O CEO Patrick O'Grady fala sobre conflito de interesse, transparência, regulação e mercado

‘Modelo de comissão tem interesses perversos’, diz Vitreo
Patrick O'Grady, CEO da Vitreo
O que este conteúdo fez por você?
  • Ex-sócio da XP, o CEO Patrick O’Brady faz críticas ao modelo de comissão - tema que gerou atrito entre Itaú e XP nas últimas semanas
  • Segundo O’Brady, nenhum avanço regulatório é necessário para o mercado ser mais transparente

Ex-sócio da XP, Patrick O’Grady, CEO da Vitreo, tem bagagem suficiente no mercado financeiro para opinar sobre o conflito de visões que marcou a rixa pública entre sua antiga casa e o Itaú. Ele aponta as fissuras dos dois modelos de negócio e diz que o que a fintech criada por ele e outros cinco sócios propõe é uma evolução para colocar o cliente realmente no centro dessa discussão.

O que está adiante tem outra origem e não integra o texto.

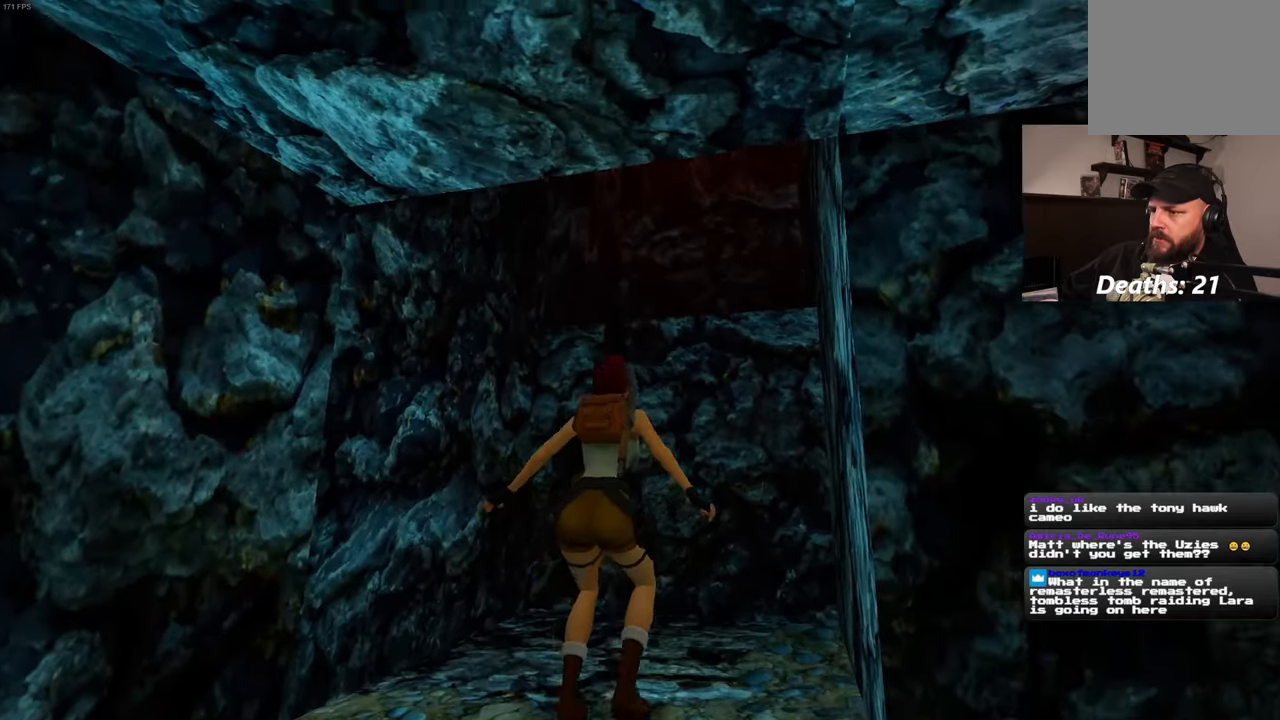
{"buttons": ["SQUARE"], "left_stick": "center", "right_stick": "center"}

Fundada em 2018, quando lançou seu primeiro produto de investimentos, a Vitreo recebeu o aval do Banco Central na virada de 2019 para 2020 para se transformar em uma plataforma, ou seja, uma distribuidora de títulos e valores mobiliários (DTVM). Na semana passada, O’Grady e seus sócios comemoraram a marca alcançada de R$ 5 bilhões de reais sob gestão.

Confira a seguir os principais pontos da entrevista que ele concedeu ao E-Investidor.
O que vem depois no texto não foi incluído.